__Extract provided__:
It’s no secret that even for musicians of Hampton’s caliber, the traditional industry paths of touring and studio work have become a tougher way to make ends meet. But thanks to a growing ecosystem of professional online music services, many artists and musicians are finding creative new ways to supplement their income through their art. In addition to royalty-free commercial music providers like PremiumBeat, there are now sites through which musicians can market their studio and production skills, lease backing tracks to rappers and pop singers, and even auction off portions of their publishing.
In the case of PremiumBeat, for Hampton, it’s given him a way to immediately monetize his first plunge into home recording. Before becoming a composer for the service, “I hadn’t done a whole lot of commercial writing and home production,” Hampton says. “I actually cut my teeth on home studio production with this company. I had to force myself to get it together very quickly because I thought it was a great opportunity.”
The portable recording rig Hampton uses for his PremiumBeat work consists of a MacBook Pro outfitted with UAD and Izotope plug-ins, an Apollo Twin interface, and a Shure 58 microphone. “I sometimes set up in the hotel or backstage and write. I usually start by writing a tune: just melody, chords, and a form. This often happens with a guitar in hand, singing a melody. Once I have that, I start building the track with whatever instruments I'm traveling with.” (When he can, Hampton records at home, in a small bedroom studio or the spacious front room of his home in suburban Pasadena. But with two small children, that’s not always possible.)
For anyone looking to get into commercial composing, Hampton advises, “Pick a reference track, and really study it. Try to match the drums and the other sounds. Listen to how the melodic parts fit together compositionally and sonically.” Thanks to his own application of that advice, Hampton’s work for PremiumBeat has ranged far beyond the jazz, pop and folk-rock for which he’s best-known. “I’ve done some string quartets. I’ve done some exotica. It’s kind of been all over the map. In some ways, it’s like getting paid to practice and learn and study.”

__To do__: Continue the article above about Hampton's work as a composer for PremiumBeat, beginning after its final sentence.

__Record excerpts__:

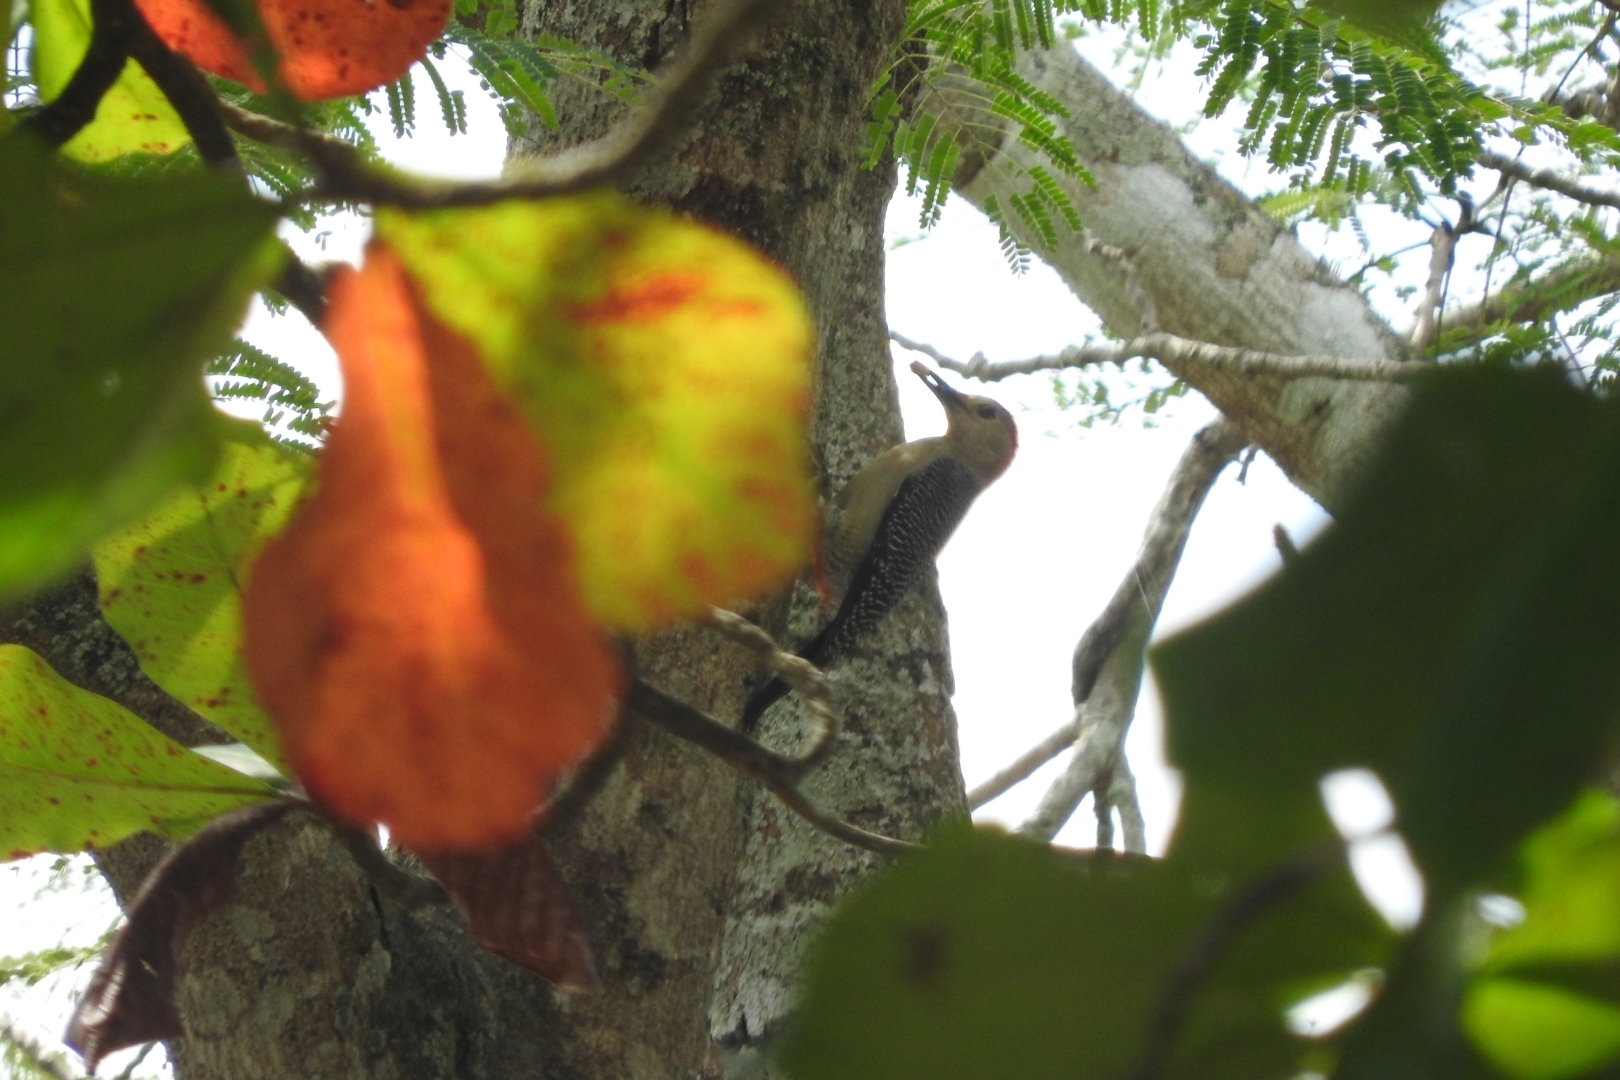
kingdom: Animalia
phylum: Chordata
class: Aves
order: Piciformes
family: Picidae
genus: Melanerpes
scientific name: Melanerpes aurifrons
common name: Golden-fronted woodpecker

__Solved problem__:
A versatile multi-instrumentalist, Hampton can play virtually all the parts himself — except, ironically, his first instrument: drums. “I’m not able to sit down and play a drumbeat for two minutes that anyone would ever want to dance or listen to,” he admits. Instead, he stitches drum parts together digitally. “And a lot of times I’ve also hired drummers.”
Hampton’s collaborative work on PremiumBeat has extended beyond hiring outsider musicians into working with other composers. “Look for opportunities to collaborate,” he advises. “Producing music by yourself is a great way to put your self sufficiency to the test, and can sometimes be more lucrative. But I've found that when working with other people, I learn about production, workflow, process, and I often work much faster because the ideas are bouncing back and forth.”
Outside of his PremiumBeat and solo work, Hampton’s favorite gigs these days include playing bass with singer-songwriter-violinist Andrew Bird and jamming with Chris Thile as a sometime member of the house band on Thile’s hit public radio show, Live From Here. “What an energetic, positive person he is,” Hampton says of the mandolin virtuoso. “There’s just so much music coming out of him with this velocity. It’s infinite. I think about him all the time, actually. He’s left an impression on me. That’s something to strive for.”
In his own work, Hampton strives for that kind of energy and positivity through his own guiding principle: No matter what the project, always lead with your best idea.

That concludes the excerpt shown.